--- START ---

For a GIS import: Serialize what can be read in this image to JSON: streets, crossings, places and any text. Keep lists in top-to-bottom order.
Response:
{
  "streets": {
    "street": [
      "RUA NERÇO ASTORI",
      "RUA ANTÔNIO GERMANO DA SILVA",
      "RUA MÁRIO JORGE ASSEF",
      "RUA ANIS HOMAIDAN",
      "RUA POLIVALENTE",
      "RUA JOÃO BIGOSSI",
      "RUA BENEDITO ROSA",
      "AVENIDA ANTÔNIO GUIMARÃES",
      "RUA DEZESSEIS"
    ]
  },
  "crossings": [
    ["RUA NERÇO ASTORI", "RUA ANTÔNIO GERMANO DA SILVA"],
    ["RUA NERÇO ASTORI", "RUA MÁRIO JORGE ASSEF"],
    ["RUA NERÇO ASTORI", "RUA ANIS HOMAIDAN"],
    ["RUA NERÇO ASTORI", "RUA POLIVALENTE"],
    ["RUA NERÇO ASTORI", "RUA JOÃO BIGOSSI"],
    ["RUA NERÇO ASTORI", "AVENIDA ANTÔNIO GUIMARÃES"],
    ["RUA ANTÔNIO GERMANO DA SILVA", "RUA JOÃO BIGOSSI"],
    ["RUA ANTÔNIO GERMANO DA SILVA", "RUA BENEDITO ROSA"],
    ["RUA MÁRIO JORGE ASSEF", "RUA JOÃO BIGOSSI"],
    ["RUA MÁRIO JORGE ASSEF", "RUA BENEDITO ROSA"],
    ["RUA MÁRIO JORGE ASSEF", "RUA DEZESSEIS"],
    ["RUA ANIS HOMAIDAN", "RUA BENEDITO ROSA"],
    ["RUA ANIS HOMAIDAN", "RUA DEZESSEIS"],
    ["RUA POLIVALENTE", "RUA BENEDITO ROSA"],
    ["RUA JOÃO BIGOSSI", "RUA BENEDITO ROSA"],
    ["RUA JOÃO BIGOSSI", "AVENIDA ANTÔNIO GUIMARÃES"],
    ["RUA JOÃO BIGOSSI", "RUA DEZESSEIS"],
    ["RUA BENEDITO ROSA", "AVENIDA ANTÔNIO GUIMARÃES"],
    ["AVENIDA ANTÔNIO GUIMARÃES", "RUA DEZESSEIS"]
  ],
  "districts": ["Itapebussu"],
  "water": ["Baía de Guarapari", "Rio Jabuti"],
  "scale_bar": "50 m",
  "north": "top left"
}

--- END ---

Task description: The full set of records above is to be printed again verbatim.

Response to this task:
For a GIS import: Serialize what can be read in this image to JSON: streets, crossings, places and any text. Keep lists in top-to-bottom order.
Response:
{
  "streets": {
    "street": [
      "RUA NERÇO ASTORI",
      "RUA ANTÔNIO GERMANO DA SILVA",
      "RUA MÁRIO JORGE ASSEF",
      "RUA ANIS HOMAIDAN",
      "RUA POLIVALENTE",
      "RUA JOÃO BIGOSSI",
      "RUA BENEDITO ROSA",
      "AVENIDA ANTÔNIO GUIMARÃES",
      "RUA DEZESSEIS"
    ]
  },
  "crossings": [
    ["RUA NERÇO ASTORI", "RUA ANTÔNIO GERMANO DA SILVA"],
    ["RUA NERÇO ASTORI", "RUA MÁRIO JORGE ASSEF"],
    ["RUA NERÇO ASTORI", "RUA ANIS HOMAIDAN"],
    ["RUA NERÇO ASTORI", "RUA POLIVALENTE"],
    ["RUA NERÇO ASTORI", "RUA JOÃO BIGOSSI"],
    ["RUA NERÇO ASTORI", "AVENIDA ANTÔNIO GUIMARÃES"],
    ["RUA ANTÔNIO GERMANO DA SILVA", "RUA JOÃO BIGOSSI"],
    ["RUA ANTÔNIO GERMANO DA SILVA", "RUA BENEDITO ROSA"],
    ["RUA MÁRIO JORGE ASSEF", "RUA JOÃO BIGOSSI"],
    ["RUA MÁRIO JORGE ASSEF", "RUA BENEDITO ROSA"],
    ["RUA MÁRIO JORGE ASSEF", "RUA DEZESSEIS"],
    ["RUA ANIS HOMAIDAN", "RUA BENEDITO ROSA"],
    ["RUA ANIS HOMAIDAN", "RUA DEZESSEIS"],
    ["RUA POLIVALENTE", "RUA BENEDITO ROSA"],
    ["RUA JOÃO BIGOSSI", "RUA BENEDITO ROSA"],
    ["RUA JOÃO BIGOSSI", "AVENIDA ANTÔNIO GUIMARÃES"],
    ["RUA JOÃO BIGOSSI", "RUA DEZESSEIS"],
    ["RUA BENEDITO ROSA", "AVENIDA ANTÔNIO GUIMARÃES"],
    ["AVENIDA ANTÔNIO GUIMARÃES", "RUA DEZESSEIS"]
  ],
  "districts": ["Itapebussu"],
  "water": ["Baía de Guarapari", "Rio Jabuti"],
  "scale_bar": "50 m",
  "north": "top left"
}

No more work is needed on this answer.